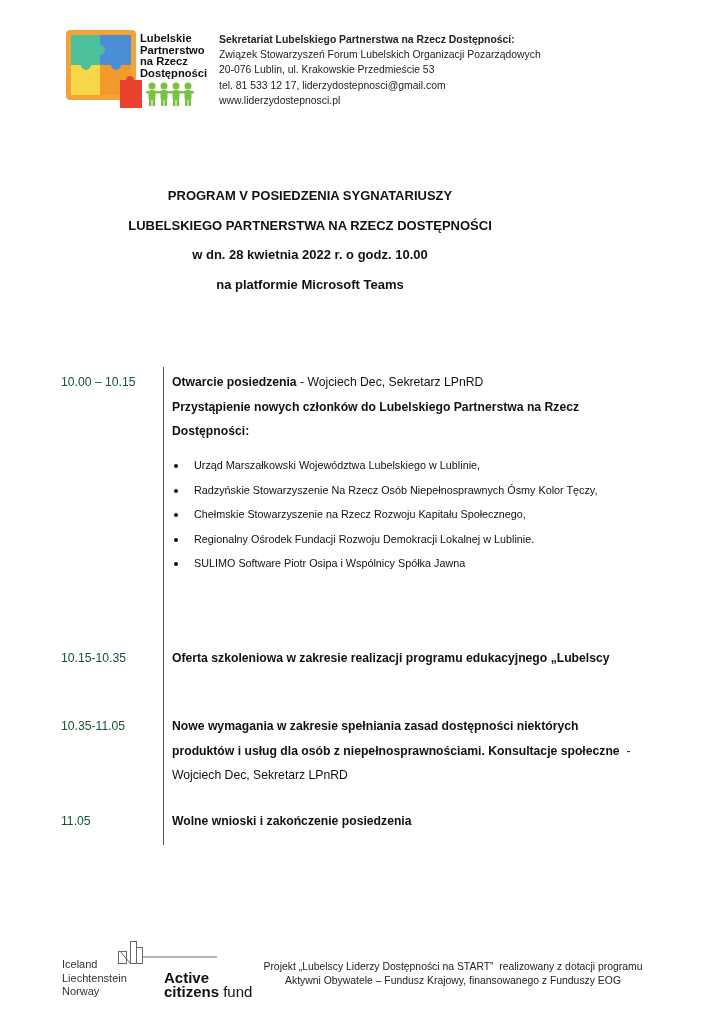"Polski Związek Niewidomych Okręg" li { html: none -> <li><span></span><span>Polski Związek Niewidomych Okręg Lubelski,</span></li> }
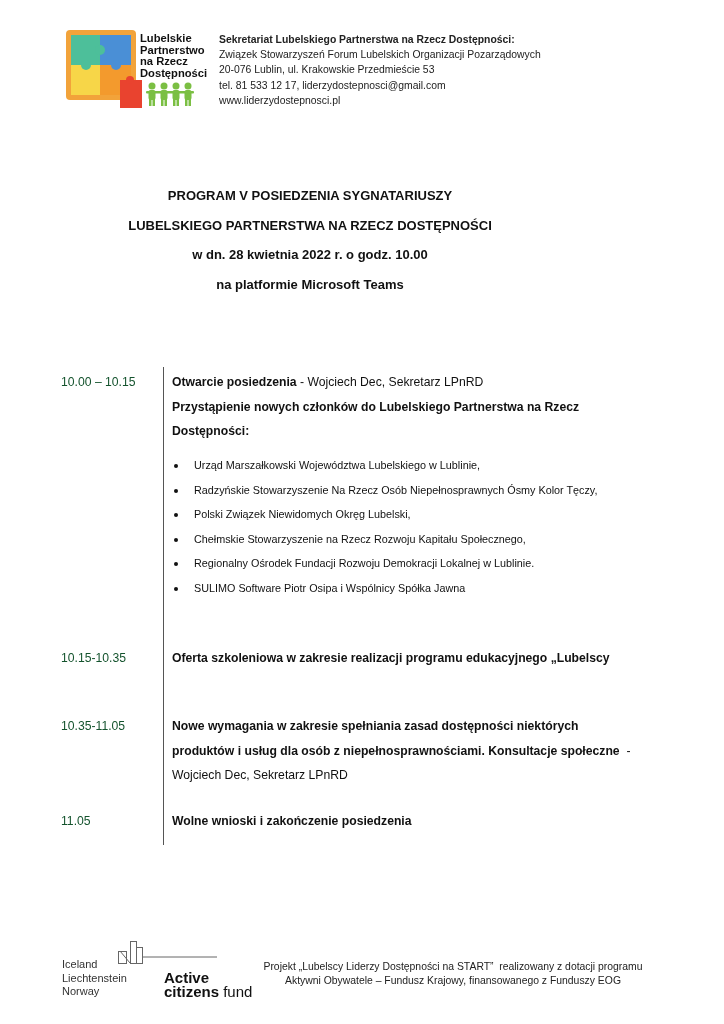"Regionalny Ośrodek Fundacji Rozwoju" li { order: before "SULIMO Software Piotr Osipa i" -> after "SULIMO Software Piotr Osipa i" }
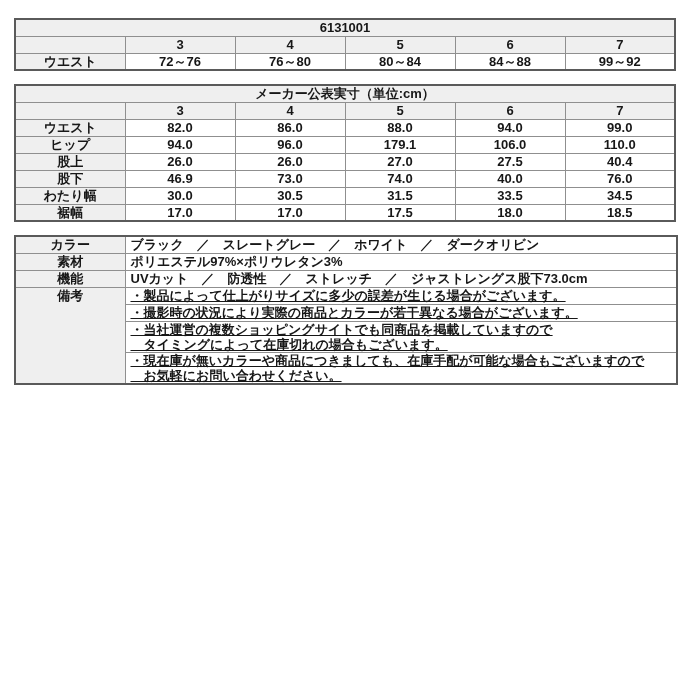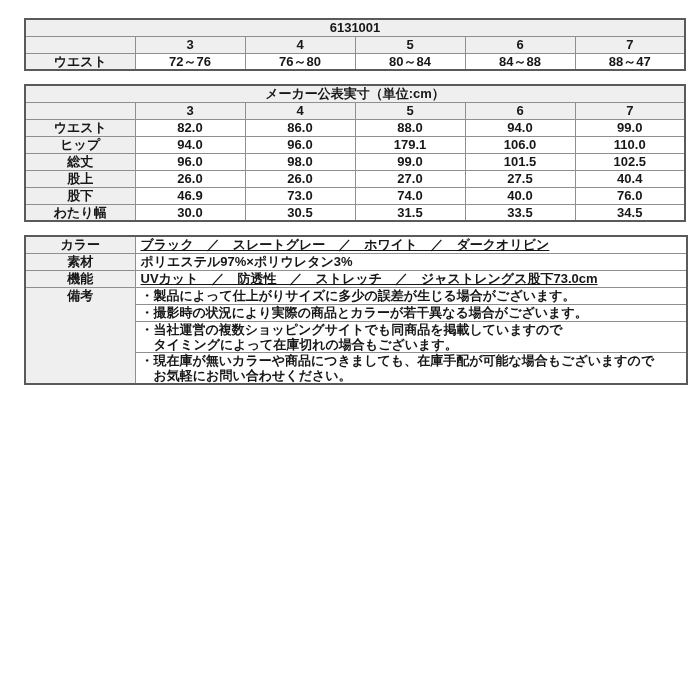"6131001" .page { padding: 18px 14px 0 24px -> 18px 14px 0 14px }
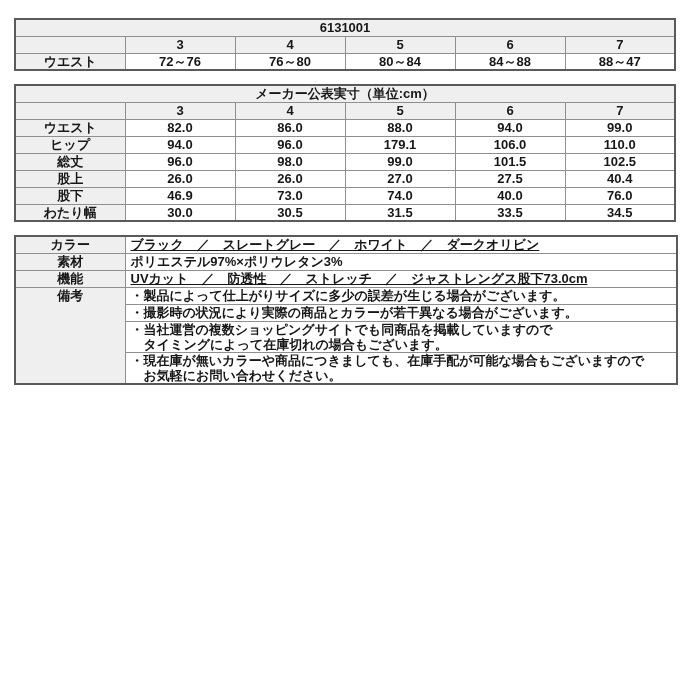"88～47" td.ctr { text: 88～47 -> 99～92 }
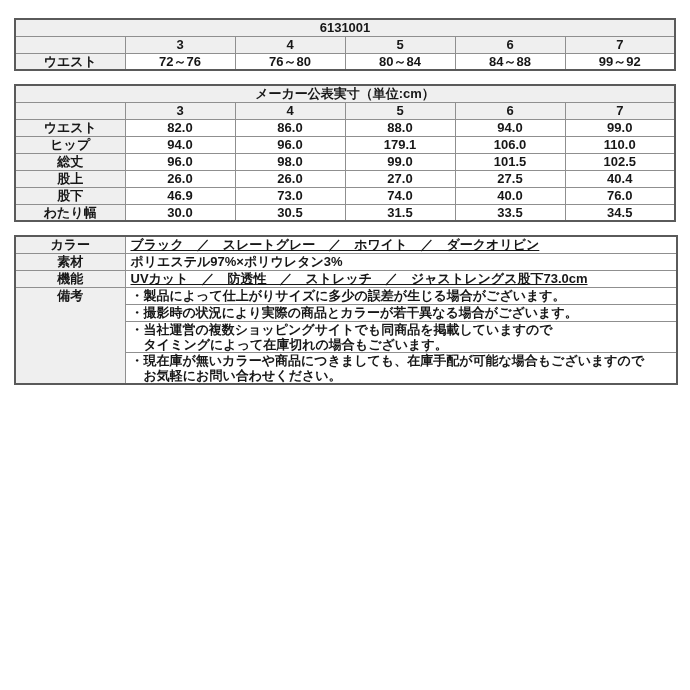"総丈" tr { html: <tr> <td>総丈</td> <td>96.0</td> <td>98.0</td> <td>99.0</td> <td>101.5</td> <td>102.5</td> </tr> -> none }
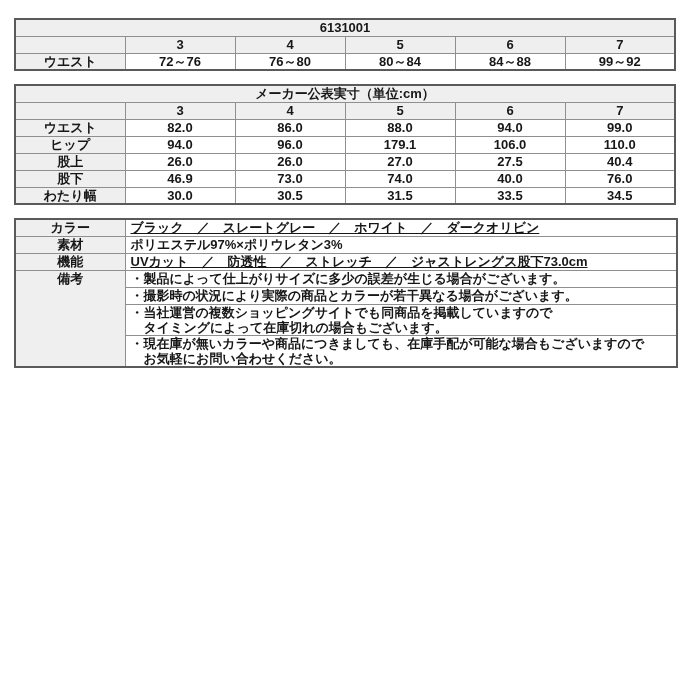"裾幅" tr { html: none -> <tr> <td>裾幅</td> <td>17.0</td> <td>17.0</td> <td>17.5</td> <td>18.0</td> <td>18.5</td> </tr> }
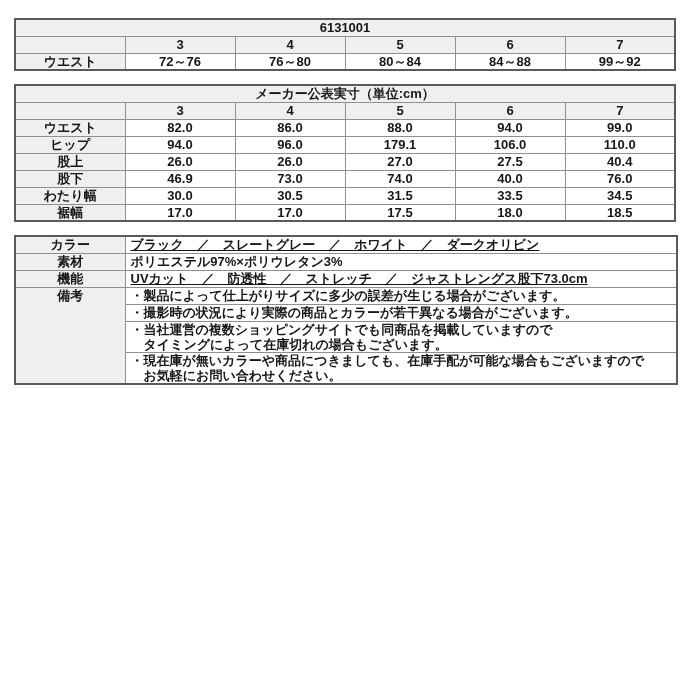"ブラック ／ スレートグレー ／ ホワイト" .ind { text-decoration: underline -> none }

=-=-=-=-=

## WHAT TO DO
Set every record down again verbatim, without pictures.

## ANSWER BOX
"Polski Związek Niewidomych Okręg" li { html: none -> <li><span></span><span>Polski Związek Niewidomych Okręg Lubelski,</span></li> }
"Regionalny Ośrodek Fundacji Rozwoju" li { order: before "SULIMO Software Piotr Osipa i" -> after "SULIMO Software Piotr Osipa i" }
"6131001" .page { padding: 18px 14px 0 24px -> 18px 14px 0 14px }
"88～47" td.ctr { text: 88～47 -> 99～92 }
"総丈" tr { html: <tr> <td>総丈</td> <td>96.0</td> <td>98.0</td> <td>99.0</td> <td>101.5</td> <td>102.5</td> </tr> -> none }
"裾幅" tr { html: none -> <tr> <td>裾幅</td> <td>17.0</td> <td>17.0</td> <td>17.5</td> <td>18.0</td> <td>18.5</td> </tr> }
"ブラック ／ スレートグレー ／ ホワイト" .ind { text-decoration: underline -> none }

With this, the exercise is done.